Stored entries:

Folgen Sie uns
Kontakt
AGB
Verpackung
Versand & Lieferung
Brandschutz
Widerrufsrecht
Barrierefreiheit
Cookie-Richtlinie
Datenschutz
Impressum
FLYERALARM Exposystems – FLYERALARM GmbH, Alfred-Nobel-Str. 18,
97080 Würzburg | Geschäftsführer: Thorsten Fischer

### Exercise directions:
Transcribe every line of the records above word for word, with the same spelling, punctuation, and line order.

### Task answer:
Folgen Sie uns
Kontakt
AGB
Verpackung
Versand & Lieferung
Brandschutz
Widerrufsrecht
Barrierefreiheit
Cookie-Richtlinie
Datenschutz
Impressum
FLYERALARM Exposystems – FLYERALARM GmbH, Alfred-Nobel-Str. 18,
97080 Würzburg | Geschäftsführer: Thorsten Fischer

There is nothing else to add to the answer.